# How long can a deer hang 50-60 degrees



## Deskjockey1

That would be referred to as 'click bait'...a different "baiting thread" all together!


----------



## polish.polka.prince

i love this topic, partly cuz i love venison and i was a chef for 8 years, while in college- of prime rib, steaks, and seafoods....

look up Chef Milos info, he instructs from field to plate.

if warm try to hang and get into a cool dry shaded place, like a garage, want some ventilation.

before season: heat cooking oil till steaming hot, shut off heat, add crushed red pepper, stir, let cool, and put in jar with tight lid- try not to breathe in the smoke, something to do with the scoville heat unit SHU i think...

once meat is dry, apply to all exposed meat surfaces of hanging deer with a rag, include eyes, nose, mouth ears, bung etc...
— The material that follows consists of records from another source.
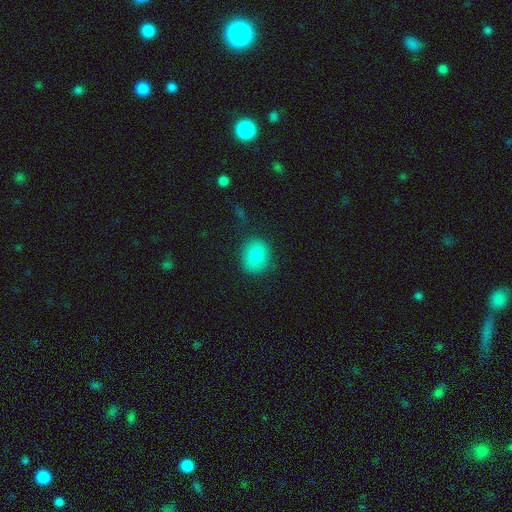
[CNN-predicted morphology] A smooth galaxy with no disk features (83%) that is round (69%).

Vote fractions:
- Smooth or featured? smooth: 83% / featured or disk: 8% / star or artifact: 8%
- How rounded? round: 69% / in between: 30% / cigar-shaped: 1%
- Merging? none: 81% / minor disturbance: 13% / major disturbance: 4% / merger: 2%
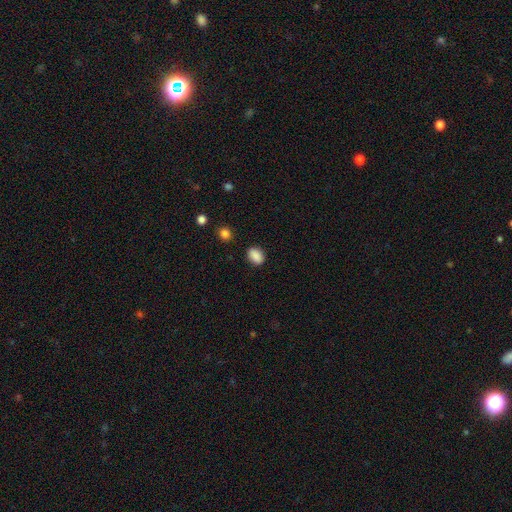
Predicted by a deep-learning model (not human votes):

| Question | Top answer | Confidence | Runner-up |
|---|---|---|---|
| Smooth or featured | smooth | 88% | star or artifact (9%) |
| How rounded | in between | 73% | round (25%) |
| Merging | none | 84% | minor disturbance (11%) |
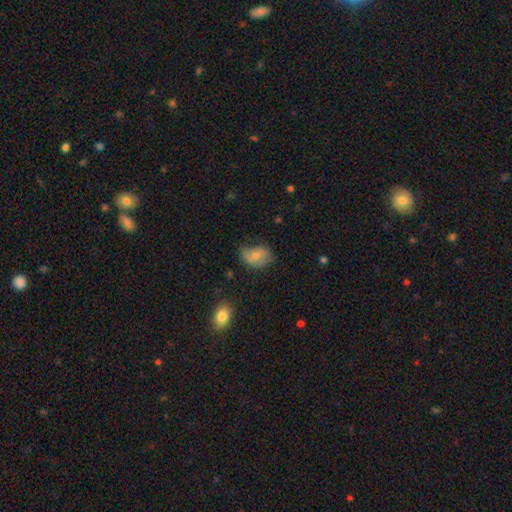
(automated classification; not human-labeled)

this really works to keep the flies off, thus no egg laying and no maggots


----------



## timmymullins71

swmfdotcom said:


> Number one reason on how they come up with the word "IDIOT",thats the worst thing you can do for a deer,or any field dressed animal for that matter.If you leave out unbrinned meat for 2 days,in that weather, thats garbage if you ask me.I cut up hundreds out of a 1000 or so deer every year,and when people bring dried up ass deer in they dont realize how much meat they waste.I have seen deer that had hung for 7-10 days,its just disgusting as can be,I will not not let it touch my table let alone my saw.If your deer starts smelling at all,we will not even skin it,tell ya put it back in your truck and get the heck on down the road .I hope your not feeding it to your kids like that.
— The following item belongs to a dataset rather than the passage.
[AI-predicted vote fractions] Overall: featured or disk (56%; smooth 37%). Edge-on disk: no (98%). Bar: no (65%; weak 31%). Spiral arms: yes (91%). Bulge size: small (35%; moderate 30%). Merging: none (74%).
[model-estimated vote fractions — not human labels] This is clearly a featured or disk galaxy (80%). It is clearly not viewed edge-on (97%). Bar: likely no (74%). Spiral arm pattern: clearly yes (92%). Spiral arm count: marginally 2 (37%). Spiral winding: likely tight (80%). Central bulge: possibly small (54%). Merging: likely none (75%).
Damn you're a pretty rude guy aunt ya,. And you work with the public huh?


----------



## Rando Wilson

Ive done it, but really dont think throwing a bag of ice in the cavity does any good. Assuming the deer is hung by its hindquarters, the only thing you are cooling down are the ribs


----------



## deagansdad1

Rando Wilson said:


> Ive done it, but really dont think throwing a bag of ice in the cavity does any good. Assuming the deer is hung by its hindquarters, the only thing you are cooling down are the ribs


Not true. 3 bags of ice, wrap with moving blanket and wrap w plastic. Outside of Hinds will be cool to the touch in the morn and still have half the ice at 70° in the morn. Done it plenty of times









Sent from my SM-A716U using Tapatalk


----------



## textox

timmymullins71 said:


> Damn you're a pretty rude guy aunt ya,. And you work with the public huh?


You may want to note this is a 15 year old thread,good possibility you won't get a reply............


----------